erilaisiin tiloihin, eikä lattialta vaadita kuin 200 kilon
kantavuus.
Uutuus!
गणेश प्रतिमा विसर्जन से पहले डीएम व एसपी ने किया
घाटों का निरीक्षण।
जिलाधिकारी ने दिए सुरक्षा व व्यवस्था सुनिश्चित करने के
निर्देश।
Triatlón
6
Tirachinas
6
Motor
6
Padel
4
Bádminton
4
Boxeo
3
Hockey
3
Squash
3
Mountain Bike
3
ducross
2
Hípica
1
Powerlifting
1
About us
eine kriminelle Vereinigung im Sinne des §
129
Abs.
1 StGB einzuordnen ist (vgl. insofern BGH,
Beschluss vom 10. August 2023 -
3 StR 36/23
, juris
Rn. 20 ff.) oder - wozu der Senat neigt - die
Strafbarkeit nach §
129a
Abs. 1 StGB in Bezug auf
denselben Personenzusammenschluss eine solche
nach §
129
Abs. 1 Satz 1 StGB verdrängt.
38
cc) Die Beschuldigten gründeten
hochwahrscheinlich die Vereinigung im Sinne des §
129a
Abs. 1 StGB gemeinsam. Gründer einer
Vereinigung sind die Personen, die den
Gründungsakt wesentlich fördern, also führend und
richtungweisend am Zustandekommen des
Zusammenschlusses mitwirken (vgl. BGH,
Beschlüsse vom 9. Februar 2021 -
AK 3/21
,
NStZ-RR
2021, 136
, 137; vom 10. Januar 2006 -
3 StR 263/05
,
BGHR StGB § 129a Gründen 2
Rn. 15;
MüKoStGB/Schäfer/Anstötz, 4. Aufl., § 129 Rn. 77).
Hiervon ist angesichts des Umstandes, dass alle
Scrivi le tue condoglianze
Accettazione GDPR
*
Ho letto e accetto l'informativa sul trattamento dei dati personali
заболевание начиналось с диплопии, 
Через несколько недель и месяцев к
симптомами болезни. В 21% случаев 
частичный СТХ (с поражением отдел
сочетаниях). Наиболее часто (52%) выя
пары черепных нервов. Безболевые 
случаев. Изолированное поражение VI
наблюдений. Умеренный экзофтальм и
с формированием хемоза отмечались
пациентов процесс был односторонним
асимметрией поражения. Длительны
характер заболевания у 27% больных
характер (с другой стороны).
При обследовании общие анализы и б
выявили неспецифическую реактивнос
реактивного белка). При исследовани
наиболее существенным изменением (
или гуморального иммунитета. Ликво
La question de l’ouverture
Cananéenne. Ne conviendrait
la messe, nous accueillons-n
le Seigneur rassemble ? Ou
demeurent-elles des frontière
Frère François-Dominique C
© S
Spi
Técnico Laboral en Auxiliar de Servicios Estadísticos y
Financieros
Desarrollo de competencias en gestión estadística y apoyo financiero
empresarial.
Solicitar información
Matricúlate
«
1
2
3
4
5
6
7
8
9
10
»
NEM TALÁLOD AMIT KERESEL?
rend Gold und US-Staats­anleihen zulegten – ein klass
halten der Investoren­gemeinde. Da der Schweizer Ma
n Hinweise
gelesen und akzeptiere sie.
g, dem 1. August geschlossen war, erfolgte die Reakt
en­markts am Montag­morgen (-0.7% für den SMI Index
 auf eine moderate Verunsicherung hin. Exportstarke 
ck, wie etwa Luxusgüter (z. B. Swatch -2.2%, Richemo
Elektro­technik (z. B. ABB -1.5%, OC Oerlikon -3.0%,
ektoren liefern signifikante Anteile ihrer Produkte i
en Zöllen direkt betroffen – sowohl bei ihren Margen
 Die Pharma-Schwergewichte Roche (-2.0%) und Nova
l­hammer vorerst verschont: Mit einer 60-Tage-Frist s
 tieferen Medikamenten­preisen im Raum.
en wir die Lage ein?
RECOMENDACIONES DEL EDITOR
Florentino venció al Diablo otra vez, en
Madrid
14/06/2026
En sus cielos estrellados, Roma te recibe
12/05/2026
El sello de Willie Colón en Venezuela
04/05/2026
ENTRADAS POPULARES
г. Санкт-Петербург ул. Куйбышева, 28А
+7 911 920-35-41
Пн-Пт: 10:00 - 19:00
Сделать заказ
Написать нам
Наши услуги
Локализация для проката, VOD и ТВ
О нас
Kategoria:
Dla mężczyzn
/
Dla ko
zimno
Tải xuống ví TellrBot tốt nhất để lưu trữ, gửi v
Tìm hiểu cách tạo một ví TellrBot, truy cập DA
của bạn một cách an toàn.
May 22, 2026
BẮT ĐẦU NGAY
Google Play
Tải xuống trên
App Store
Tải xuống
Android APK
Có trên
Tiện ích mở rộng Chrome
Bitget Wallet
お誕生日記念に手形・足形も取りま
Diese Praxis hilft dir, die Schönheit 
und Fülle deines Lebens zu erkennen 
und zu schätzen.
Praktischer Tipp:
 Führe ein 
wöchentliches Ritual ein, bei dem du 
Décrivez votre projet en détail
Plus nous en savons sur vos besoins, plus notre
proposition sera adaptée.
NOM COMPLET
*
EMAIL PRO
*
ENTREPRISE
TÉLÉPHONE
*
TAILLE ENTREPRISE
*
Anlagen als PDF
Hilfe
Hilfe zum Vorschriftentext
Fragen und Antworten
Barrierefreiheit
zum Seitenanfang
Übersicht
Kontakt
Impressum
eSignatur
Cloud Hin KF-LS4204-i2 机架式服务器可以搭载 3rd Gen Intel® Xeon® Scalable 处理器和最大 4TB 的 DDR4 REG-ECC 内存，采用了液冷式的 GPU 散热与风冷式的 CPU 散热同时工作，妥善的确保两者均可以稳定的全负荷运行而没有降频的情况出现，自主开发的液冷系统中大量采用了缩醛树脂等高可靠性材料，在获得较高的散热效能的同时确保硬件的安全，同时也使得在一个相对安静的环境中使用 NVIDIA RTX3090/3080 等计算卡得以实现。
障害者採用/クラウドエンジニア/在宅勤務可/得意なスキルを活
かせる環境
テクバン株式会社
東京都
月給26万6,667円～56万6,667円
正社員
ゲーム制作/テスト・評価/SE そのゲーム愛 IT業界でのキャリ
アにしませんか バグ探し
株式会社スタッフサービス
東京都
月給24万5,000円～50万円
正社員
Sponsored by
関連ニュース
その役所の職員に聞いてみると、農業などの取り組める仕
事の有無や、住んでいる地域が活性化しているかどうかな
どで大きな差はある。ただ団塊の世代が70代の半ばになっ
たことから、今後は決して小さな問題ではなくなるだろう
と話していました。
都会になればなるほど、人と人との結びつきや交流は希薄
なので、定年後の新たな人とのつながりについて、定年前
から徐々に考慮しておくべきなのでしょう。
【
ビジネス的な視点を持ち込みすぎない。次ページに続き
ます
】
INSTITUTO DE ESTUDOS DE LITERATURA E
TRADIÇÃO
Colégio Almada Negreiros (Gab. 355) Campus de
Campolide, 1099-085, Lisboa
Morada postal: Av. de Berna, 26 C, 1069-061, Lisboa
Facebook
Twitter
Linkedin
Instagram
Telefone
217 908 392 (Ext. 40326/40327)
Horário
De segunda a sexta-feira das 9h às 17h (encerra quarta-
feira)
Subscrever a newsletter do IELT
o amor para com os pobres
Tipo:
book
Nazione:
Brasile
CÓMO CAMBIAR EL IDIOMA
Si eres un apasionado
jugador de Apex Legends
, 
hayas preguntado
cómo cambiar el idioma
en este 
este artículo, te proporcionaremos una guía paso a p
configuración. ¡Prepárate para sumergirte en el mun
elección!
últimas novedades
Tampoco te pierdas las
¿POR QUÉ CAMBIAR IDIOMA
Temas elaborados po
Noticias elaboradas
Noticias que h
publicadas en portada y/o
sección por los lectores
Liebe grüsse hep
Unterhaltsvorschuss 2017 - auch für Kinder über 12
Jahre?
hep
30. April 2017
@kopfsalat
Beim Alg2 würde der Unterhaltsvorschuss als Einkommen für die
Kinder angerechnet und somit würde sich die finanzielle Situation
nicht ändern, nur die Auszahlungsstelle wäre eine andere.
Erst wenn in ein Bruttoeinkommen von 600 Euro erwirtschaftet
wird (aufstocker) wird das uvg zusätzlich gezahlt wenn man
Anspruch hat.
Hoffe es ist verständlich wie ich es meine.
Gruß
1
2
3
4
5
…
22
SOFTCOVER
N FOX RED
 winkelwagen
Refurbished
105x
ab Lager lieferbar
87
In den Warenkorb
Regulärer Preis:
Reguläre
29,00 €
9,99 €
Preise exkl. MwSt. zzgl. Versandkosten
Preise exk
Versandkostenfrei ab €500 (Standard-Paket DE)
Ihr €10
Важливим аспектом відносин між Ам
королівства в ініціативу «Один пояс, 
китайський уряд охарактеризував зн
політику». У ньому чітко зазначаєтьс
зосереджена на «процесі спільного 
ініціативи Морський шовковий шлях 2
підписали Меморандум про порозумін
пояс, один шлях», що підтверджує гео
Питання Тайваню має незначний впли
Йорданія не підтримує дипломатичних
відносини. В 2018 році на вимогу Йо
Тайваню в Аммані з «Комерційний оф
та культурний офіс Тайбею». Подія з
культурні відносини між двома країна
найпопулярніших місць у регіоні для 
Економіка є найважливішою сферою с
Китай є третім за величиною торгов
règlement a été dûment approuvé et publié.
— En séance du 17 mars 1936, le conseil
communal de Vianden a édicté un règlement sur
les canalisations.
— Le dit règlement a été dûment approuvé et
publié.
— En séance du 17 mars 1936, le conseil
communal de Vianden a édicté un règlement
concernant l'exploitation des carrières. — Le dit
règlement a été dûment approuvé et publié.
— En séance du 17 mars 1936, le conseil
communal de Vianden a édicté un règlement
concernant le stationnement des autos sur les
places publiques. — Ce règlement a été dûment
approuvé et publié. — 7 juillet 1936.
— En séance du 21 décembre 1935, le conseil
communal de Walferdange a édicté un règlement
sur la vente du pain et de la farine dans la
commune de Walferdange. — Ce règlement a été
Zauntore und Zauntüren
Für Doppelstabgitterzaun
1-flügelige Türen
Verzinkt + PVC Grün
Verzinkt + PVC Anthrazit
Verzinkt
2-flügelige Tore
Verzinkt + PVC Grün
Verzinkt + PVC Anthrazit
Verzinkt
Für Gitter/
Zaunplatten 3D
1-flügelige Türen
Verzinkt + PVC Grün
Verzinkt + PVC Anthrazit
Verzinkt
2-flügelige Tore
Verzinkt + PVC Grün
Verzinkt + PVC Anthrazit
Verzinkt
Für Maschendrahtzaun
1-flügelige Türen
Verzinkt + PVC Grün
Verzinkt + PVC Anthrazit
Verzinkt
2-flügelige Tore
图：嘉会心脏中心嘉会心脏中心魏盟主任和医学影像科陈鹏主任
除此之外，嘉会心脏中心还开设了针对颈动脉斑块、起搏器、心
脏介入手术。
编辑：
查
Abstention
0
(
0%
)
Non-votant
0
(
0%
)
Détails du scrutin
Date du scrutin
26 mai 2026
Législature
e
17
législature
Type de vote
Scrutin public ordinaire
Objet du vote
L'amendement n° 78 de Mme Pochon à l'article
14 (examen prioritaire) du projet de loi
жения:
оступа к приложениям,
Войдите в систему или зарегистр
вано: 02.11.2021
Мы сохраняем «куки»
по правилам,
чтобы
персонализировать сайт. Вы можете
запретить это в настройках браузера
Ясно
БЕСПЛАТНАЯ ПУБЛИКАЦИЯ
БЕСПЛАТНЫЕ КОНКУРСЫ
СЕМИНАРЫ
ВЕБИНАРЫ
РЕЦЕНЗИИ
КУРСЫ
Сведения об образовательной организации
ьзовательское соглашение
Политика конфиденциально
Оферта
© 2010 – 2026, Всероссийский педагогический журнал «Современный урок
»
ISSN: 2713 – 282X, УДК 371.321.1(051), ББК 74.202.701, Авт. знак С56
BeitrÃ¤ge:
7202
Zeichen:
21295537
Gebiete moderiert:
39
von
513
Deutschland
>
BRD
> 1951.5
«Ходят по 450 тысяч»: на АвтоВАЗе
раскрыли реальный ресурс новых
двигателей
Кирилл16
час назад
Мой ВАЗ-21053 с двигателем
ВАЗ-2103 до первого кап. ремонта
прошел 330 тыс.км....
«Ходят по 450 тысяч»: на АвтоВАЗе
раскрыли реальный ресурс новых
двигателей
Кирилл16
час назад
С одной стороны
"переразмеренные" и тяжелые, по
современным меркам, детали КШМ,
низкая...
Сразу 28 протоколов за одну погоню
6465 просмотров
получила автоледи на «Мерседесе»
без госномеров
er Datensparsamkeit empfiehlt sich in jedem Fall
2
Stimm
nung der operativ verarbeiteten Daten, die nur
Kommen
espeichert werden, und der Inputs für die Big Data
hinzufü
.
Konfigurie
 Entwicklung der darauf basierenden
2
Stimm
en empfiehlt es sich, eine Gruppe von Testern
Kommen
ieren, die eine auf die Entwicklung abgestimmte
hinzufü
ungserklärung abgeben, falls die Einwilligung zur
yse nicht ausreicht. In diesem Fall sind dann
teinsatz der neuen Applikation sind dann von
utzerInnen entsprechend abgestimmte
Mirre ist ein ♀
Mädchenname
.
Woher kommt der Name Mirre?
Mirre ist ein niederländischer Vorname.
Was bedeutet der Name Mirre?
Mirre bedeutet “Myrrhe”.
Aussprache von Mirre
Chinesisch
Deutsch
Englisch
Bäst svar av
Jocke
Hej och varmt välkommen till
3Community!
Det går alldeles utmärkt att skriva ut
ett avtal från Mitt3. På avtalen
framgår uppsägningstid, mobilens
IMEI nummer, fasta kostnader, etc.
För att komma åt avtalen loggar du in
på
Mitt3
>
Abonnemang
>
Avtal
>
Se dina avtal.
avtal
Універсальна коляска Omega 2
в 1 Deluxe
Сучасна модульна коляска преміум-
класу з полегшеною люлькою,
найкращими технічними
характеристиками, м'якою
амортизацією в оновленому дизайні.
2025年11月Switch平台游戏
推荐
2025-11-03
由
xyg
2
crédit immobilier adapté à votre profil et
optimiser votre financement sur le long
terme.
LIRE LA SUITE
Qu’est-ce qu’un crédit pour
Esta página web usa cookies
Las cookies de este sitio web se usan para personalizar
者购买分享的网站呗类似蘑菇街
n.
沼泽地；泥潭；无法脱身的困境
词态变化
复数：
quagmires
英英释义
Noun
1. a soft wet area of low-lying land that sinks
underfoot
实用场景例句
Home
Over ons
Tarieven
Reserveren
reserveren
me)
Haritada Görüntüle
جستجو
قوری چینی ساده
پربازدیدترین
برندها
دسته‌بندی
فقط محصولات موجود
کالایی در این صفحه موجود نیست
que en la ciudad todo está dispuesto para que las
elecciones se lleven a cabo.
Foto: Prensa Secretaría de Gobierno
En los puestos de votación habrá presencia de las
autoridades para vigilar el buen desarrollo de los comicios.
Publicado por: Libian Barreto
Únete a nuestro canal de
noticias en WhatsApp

● Required work:
Retype the data from its very first line through the line that contains "demeurent-elles des frontière", both ends included, keeping every line identical.

● Output of the task:
erilaisiin tiloihin, eikä lattialta vaadita kuin 200 kilon
kantavuus.
Uutuus!
गणेश प्रतिमा विसर्जन से पहले डीएम व एसपी ने किया
घाटों का निरीक्षण।
जिलाधिकारी ने दिए सुरक्षा व व्यवस्था सुनिश्चित करने के
निर्देश।
Triatlón
6
Tirachinas
6
Motor
6
Padel
4
Bádminton
4
Boxeo
3
Hockey
3
Squash
3
Mountain Bike
3
ducross
2
Hípica
1
Powerlifting
1
About us
eine kriminelle Vereinigung im Sinne des §
129
Abs.
1 StGB einzuordnen ist (vgl. insofern BGH,
Beschluss vom 10. August 2023 -
3 StR 36/23
, juris
Rn. 20 ff.) oder - wozu der Senat neigt - die
Strafbarkeit nach §
129a
Abs. 1 StGB in Bezug auf
denselben Personenzusammenschluss eine solche
nach §
129
Abs. 1 Satz 1 StGB verdrängt.
38
cc) Die Beschuldigten gründeten
hochwahrscheinlich die Vereinigung im Sinne des §
129a
Abs. 1 StGB gemeinsam. Gründer einer
Vereinigung sind die Personen, die den
Gründungsakt wesentlich fördern, also führend und
richtungweisend am Zustandekommen des
Zusammenschlusses mitwirken (vgl. BGH,
Beschlüsse vom 9. Februar 2021 -
AK 3/21
,
NStZ-RR
2021, 136
, 137; vom 10. Januar 2006 -
3 StR 263/05
,
BGHR StGB § 129a Gründen 2
Rn. 15;
MüKoStGB/Schäfer/Anstötz, 4. Aufl., § 129 Rn. 77).
Hiervon ist angesichts des Umstandes, dass alle
Scrivi le tue condoglianze
Accettazione GDPR
*
Ho letto e accetto l'informativa sul trattamento dei dati personali
заболевание начиналось с диплопии, 
Через несколько недель и месяцев к
симптомами болезни. В 21% случаев 
частичный СТХ (с поражением отдел
сочетаниях). Наиболее часто (52%) выя
пары черепных нервов. Безболевые 
случаев. Изолированное поражение VI
наблюдений. Умеренный экзофтальм и
с формированием хемоза отмечались
пациентов процесс был односторонним
асимметрией поражения. Длительны
характер заболевания у 27% больных
характер (с другой стороны).
При обследовании общие анализы и б
выявили неспецифическую реактивнос
реактивного белка). При исследовани
наиболее существенным изменением (
или гуморального иммунитета. Ликво
La question de l’ouverture
Cananéenne. Ne conviendrait
la messe, nous accueillons-n
le Seigneur rassemble ? Ou
demeurent-elles des frontière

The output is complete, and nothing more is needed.